Testing Gravity with the Stacked Phase Space around Galaxy Clusters

In general relativity, the average velocity field of dark matter around galaxy clusters is uniquely determined by the mass profile. The latter can be measured through weak lensing. We propose a new method of measuring the velocity field (phase space density) by stacking redshifts of surrounding galaxies from a spectroscopic sample. In combination with lensing, this yields a direct test of gravity on scales of 1–30 Mpc. Using $N$-body simulations, we show that this method can improve upon current constraints on $f(R)$ and Dvali-Gabadadze-Porrati model parameters by several orders of magnitude when applied to upcoming imaging and redshift surveys.

Figure 1

Lower panel: the $v_{\mathrm{los}}-r_p$ phase space distribution (in logarithmic scale) as measured using halo catalogs constructed from $N$-body simulations in $\Lambda \mathrm{CDM}$ (see also 7); we considered primary halos (“clusters”) with masses $\ge {10}^{14}{M}_{\odot }/h$ and secondary halos (“galaxies”) in the range $3\times {10}^{13}\le M\le {10}^{14}{M}_{\odot }/h$. Upper panel: the dispersion of the line-of-sight velocity distribution ${\sigma }_{v_{\mathrm{los}}}$ as function of $r_p$. The data points with error bars are computed from the simulation results in the lower panel, while the solid curve is our analytical model prediction. The error bars are scaled to mimic the measurement accuracies for a spectroscopic survey of 2000 sq degrees over $0.2<z<0.4$.

Figure 2

Upper panel: ratio of the velocity dispersion ${\sigma }_v$ along the line of sight measured around halos with $M_{300}>{10}^{14}{M}_{\odot }/h$ in $f(R)$ simulations to that measured around halos of the same mass in $\Lambda \mathrm{CDM}$ simulations.

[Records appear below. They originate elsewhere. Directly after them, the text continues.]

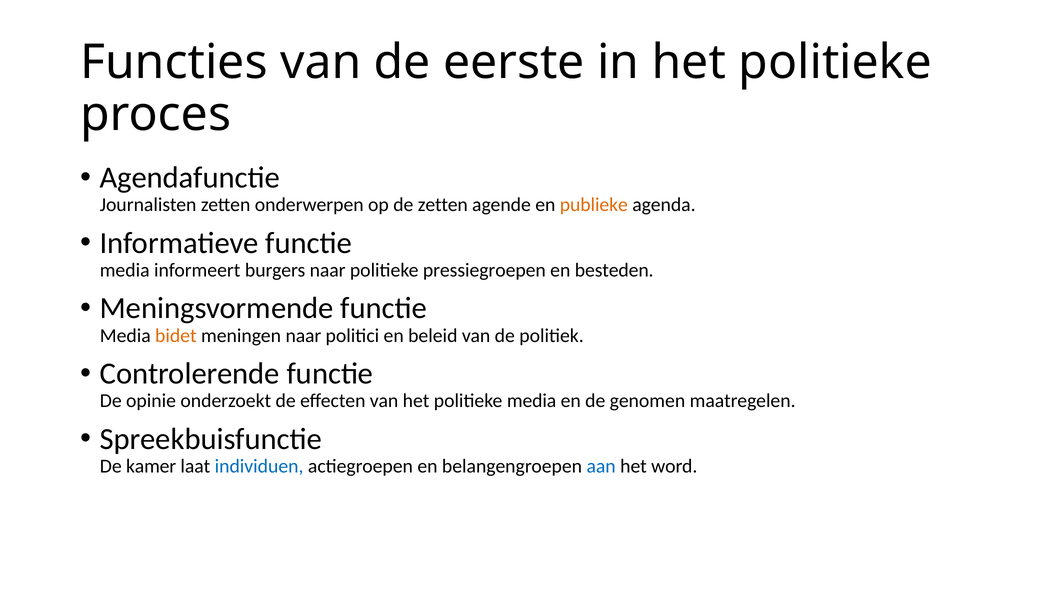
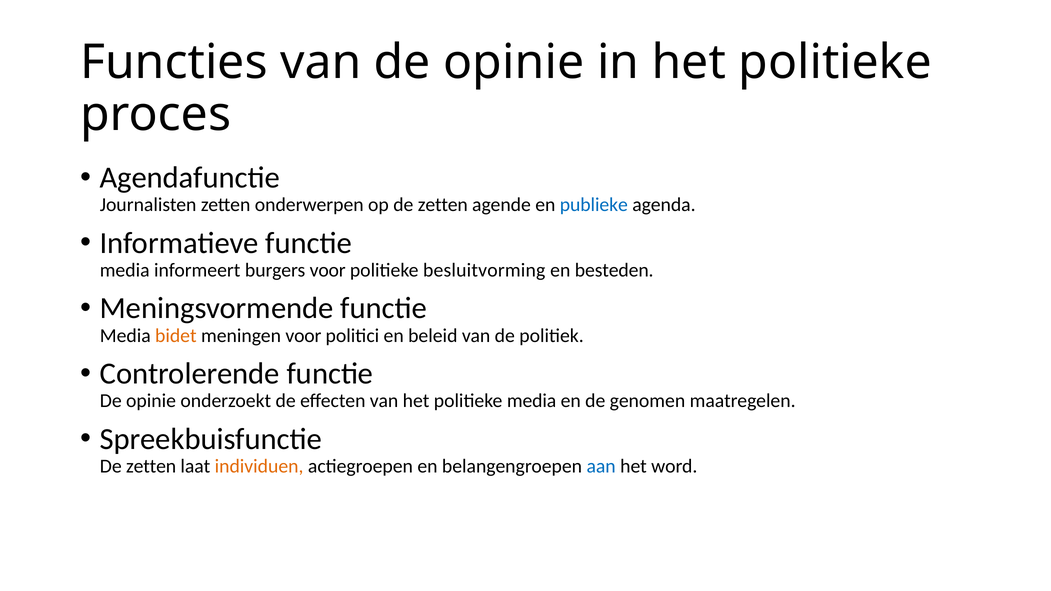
van de eerste: eerste -> opinie
publieke colour: orange -> blue
burgers naar: naar -> voor
pressiegroepen: pressiegroepen -> besluitvorming
meningen naar: naar -> voor
kamer at (151, 466): kamer -> zetten
individuen colour: blue -> orange
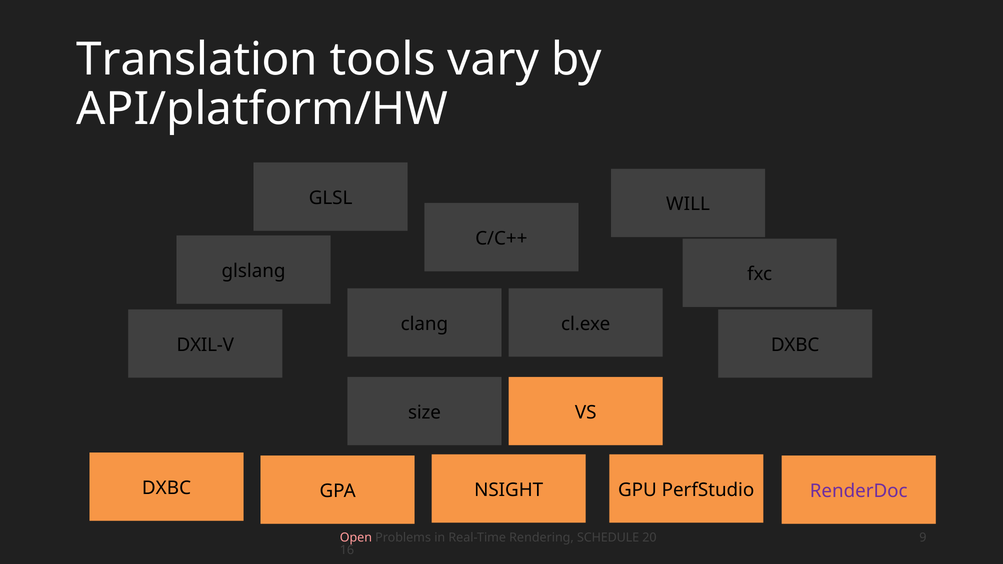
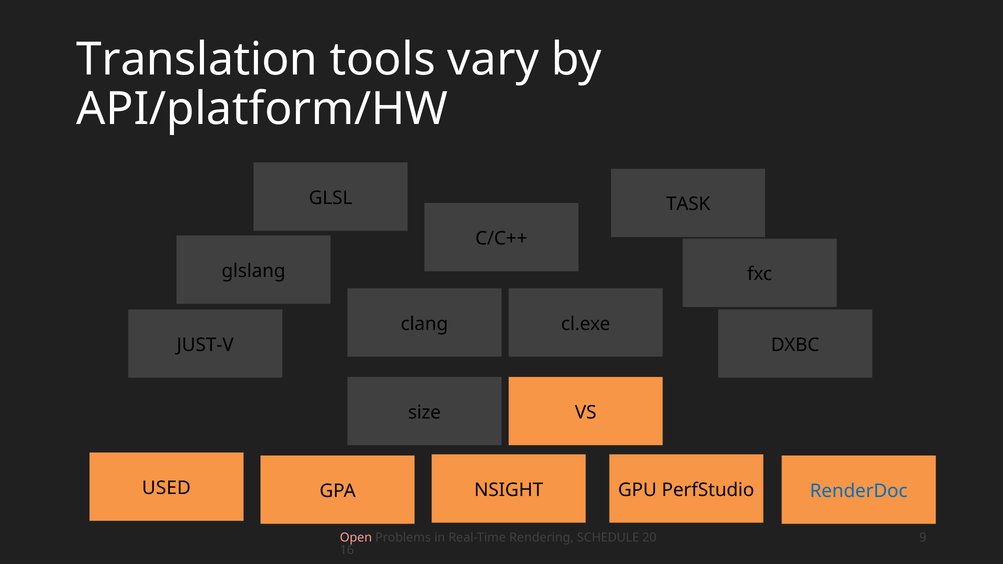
WILL: WILL -> TASK
DXIL-V: DXIL-V -> JUST-V
DXBC at (166, 488): DXBC -> USED
RenderDoc colour: purple -> blue
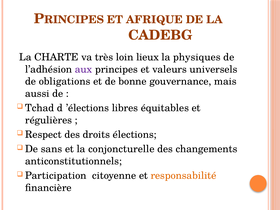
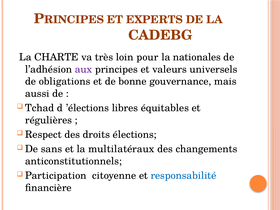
AFRIQUE: AFRIQUE -> EXPERTS
lieux: lieux -> pour
physiques: physiques -> nationales
conjoncturelle: conjoncturelle -> multilatéraux
responsabilité colour: orange -> blue
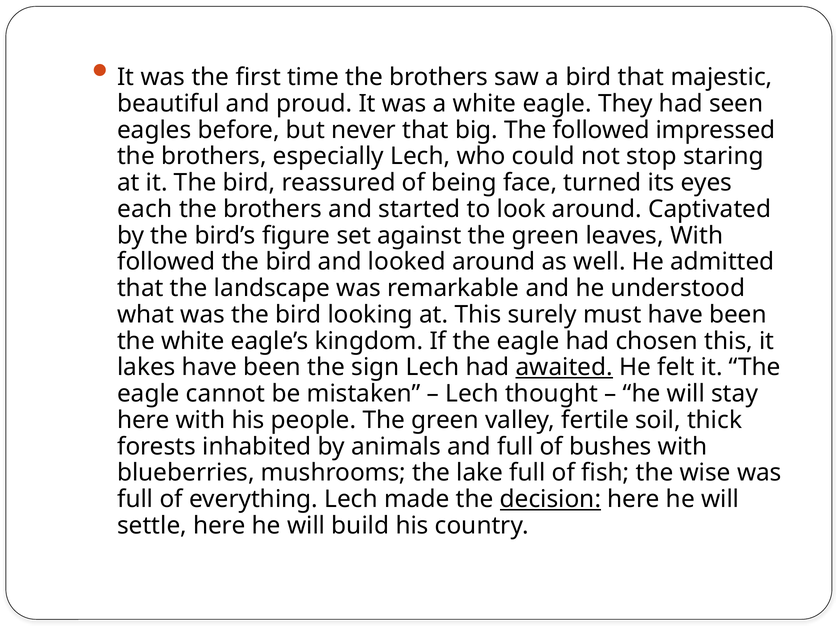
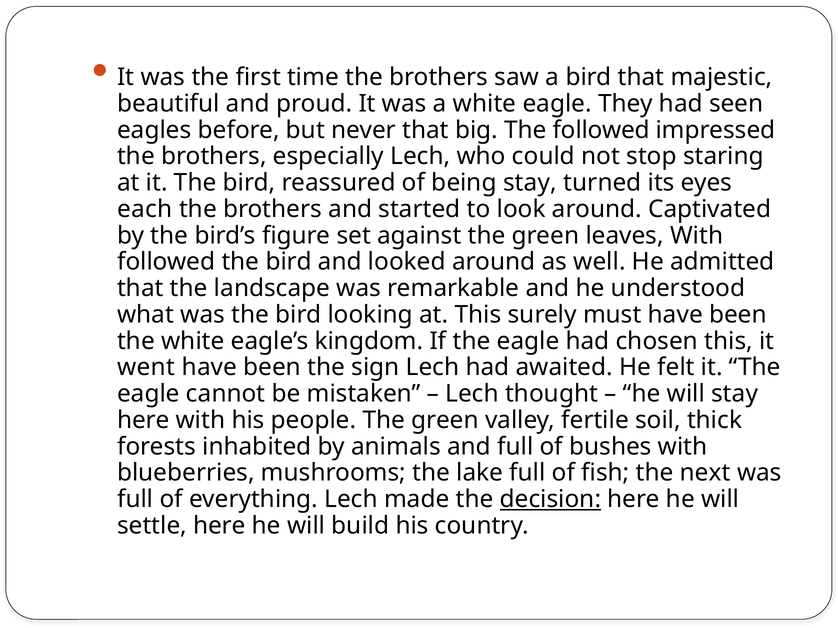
being face: face -> stay
lakes: lakes -> went
awaited underline: present -> none
wise: wise -> next
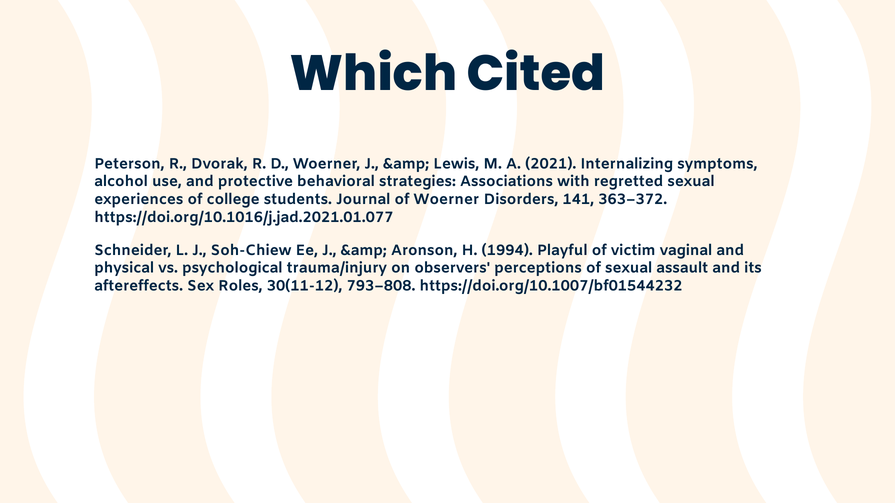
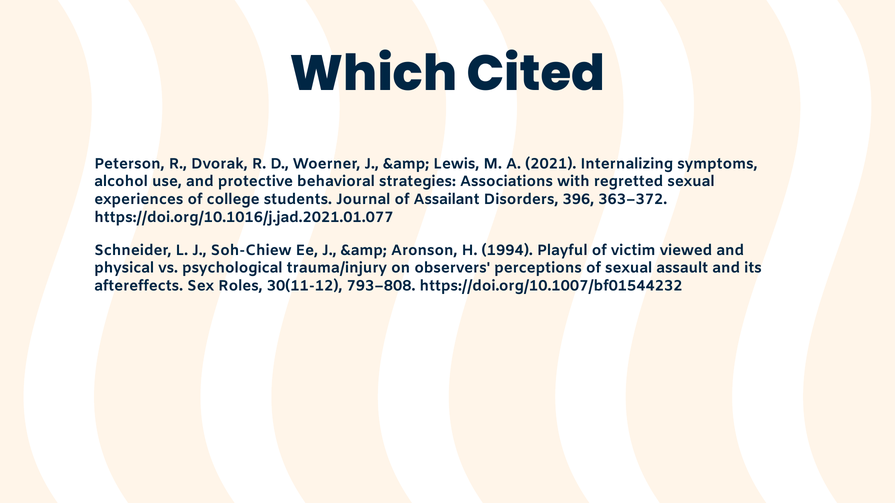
of Woerner: Woerner -> Assailant
141: 141 -> 396
vaginal: vaginal -> viewed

The error bars are estimated from the simulations, as in Fig. 1, for a spectroscopic survey of 2000 sq degrees. Lower panel: ratio of the enclosed projected mass profiles of the same halos in $f(R)$ and $\Lambda \mathrm{CDM}$ simulations. This is approximately what stacked lensing would measure. The shaded region indicates the range of statistical uncertainties for an imaging survey of the same area (see text).

Figure 3

Same as Fig. 2, but for DGP models (see text).